Invité principal du Space live animé ce lundi par le journaliste Stanis Bujakera Tshiamala, Olivier Kamitatu, directeur de cabinet de Moïse Katumbi, a appelé les Congolais à résister au projet de changement constitutionnel, tout en adressant un avertissement personnel au chef de l'État.

Interrogé sur les méthodes de mobilisation à adopter, Kamitatu a reconnu que la résistance de 2016 contre le président Kabila garde toutes ses leçons : unité, mobilisation pacifique et pression internationale. Mais le contexte a changé, a-t-il insisté. « Le pays est en guerre. Ce n'était pas le cas en 2016 », a-t-il rappelé, imputant directement cette détérioration à la responsabilité de Félix Tshisekedi. 

La riposte doit donc rester dans les limites du droit et de la vérité. « On ne combat pas la dictature en lui empruntant ses armes », a-t-il tranché, citant l'article 64 de la Constitution qui fait de chaque citoyen un acteur ayant le devoir de s'opposer à tout changement inopportun de la loi fondamentale.

Sur le fond, Kamitatu a été catégorique : la Constitution n'appartient à aucun camp. « Elle n'est pas à vendre à une majorité, quelle qu'elle soit », a-t-il affirmé, rappelant qu'elle constitue le socle commun sur lequel la RDC a été reconstruite après des décennies de conflits.

Mais c'est son avertissement final qui a donné le ton le plus saisissant de l'intervention.
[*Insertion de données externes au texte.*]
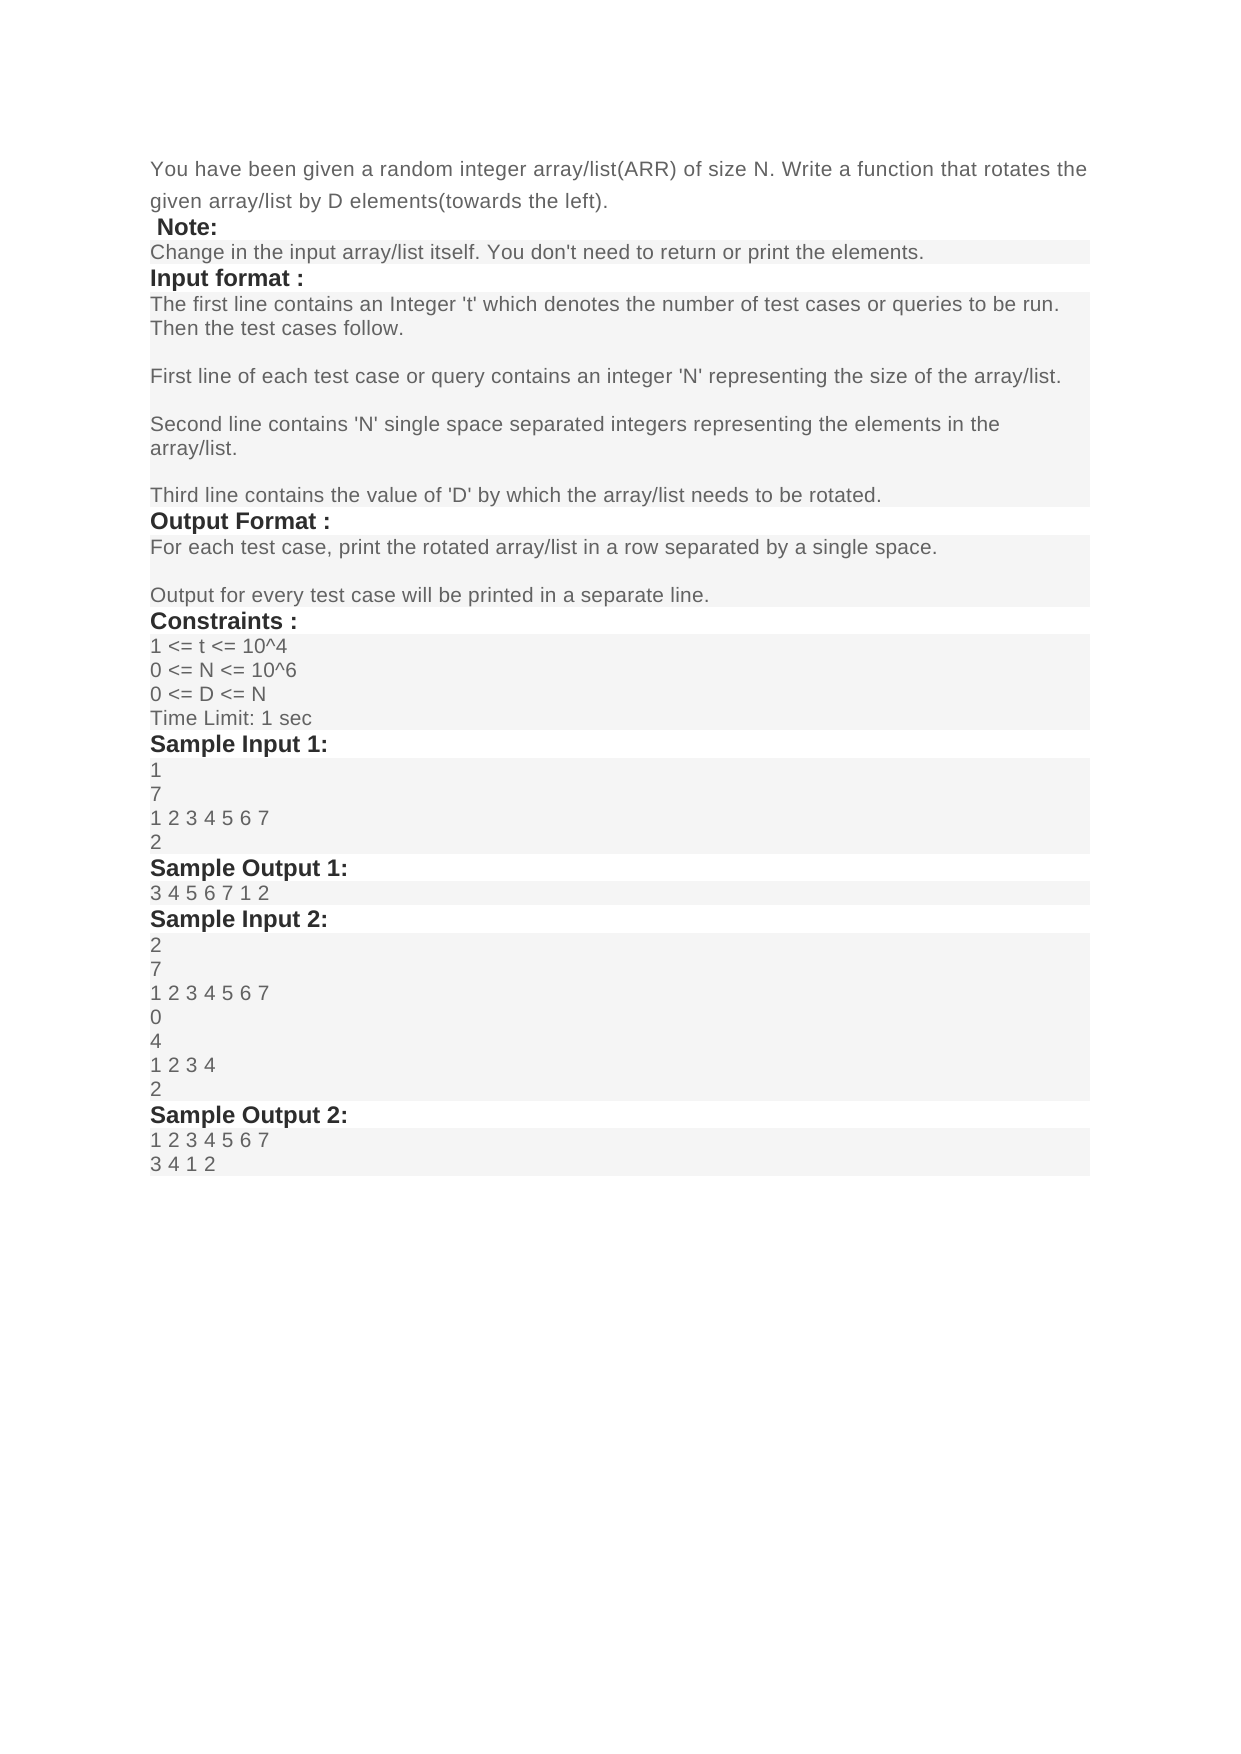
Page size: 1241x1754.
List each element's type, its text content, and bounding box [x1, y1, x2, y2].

Kamitatu a soutenu que la Constitution protège Tshisekedi lui-même plus que quiconque, en tant que chef de l'État au sommet de la pyramide institutionnelle. « Quand vous cassez le verrou de la porte d'entrée de votre maison, il ne faut pas vous étonner que des gens non invités entrent et vous en chassent », a-t-il imagé. En détruisant ce cadre juridique, le président prendrait ainsi le risque de se retrouver sans aucune protection le jour où d'autres voudraient, à leur tour, s'emparer du pouvoir par la force.